Cracking India

Cracking India Imagery

Colors and scents

When Lenny wants to block out a stressful conversation about politics at the restaurant, the narration uses imagery related to colors and scents: “I try not to inhale, but I must; the charged air about our table distills poisonous insights. Blue envy: green avidity: the gray and black stirrings of predators and the incipient distillation of fear in their prey. A slim gray-green balloon forms behind my shut lids. There is something so dangerous about the tangible colors the passions around me have assumed that I blink open my eyes and sit up.” The tensions between communities have become like dangerous perfumes.

Riots and hellfire

The riots in Lahore are described with hellfire imagery: “The hellish fires of Lahore spawn monstrous mobs.” These fires are also contrasted to the peaceful fire that Imam Din fans to cook food in the kitchen.

Rivers

Imagery related to rivers is used to describe the mobs in the city: “The terrible procession, like a sluggish river, flows beneath is.

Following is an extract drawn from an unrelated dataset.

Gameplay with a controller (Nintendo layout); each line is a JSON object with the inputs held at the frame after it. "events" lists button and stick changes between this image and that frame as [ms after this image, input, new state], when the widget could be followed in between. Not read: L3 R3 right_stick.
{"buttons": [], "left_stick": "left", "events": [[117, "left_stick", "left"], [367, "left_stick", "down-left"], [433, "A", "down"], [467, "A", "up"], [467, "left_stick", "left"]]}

Every short while a group of men, like a whirling eddy, stalls.”

Monsters and mobs

A mob of Sikhs attacking Muslims is described with monster imagery: “A crimson fury blinds me. I want to dive into the bestial creature clawing entrails, plucking eyes, tearing limbs, gouging hearts, smashing brains; but the creature has too many stony hearts, too many sightless eyes, deaf ears, mindless brains and tons of entwined entrails.”

Individuals and mass

Lenny describes the mob who comes to her house as both an individual and a mass at the same time. When they act friendly, “the men are no longer just fragmented parts of a procession: they become individual personalities whose faces I study, seeking friends.” When she thinks someone will help her family, the crowd becomes one single person: “The whole disorderly melee dissolved and consolidated into a single face. The face, amber-eyed, spread before me: hypnotic, reassuring, blotting out the ugly frightening crowd.”

Explosions and anger

When Lenny learns what Ice-candy-man has done to Ayah, she is seized by anger described with imagery related to explosions: “There is a suffocating explosion within my eyes and head. A blinding blast of pity and disillusion and a savage rage. My sight is disoriented. I see Ice-candy-man float away in a bubble and dwindle to a gray speck in the aftermath of the blast and then come so close that I can see every pore and muddy crease in his skin magnified in dazzling luminosity.”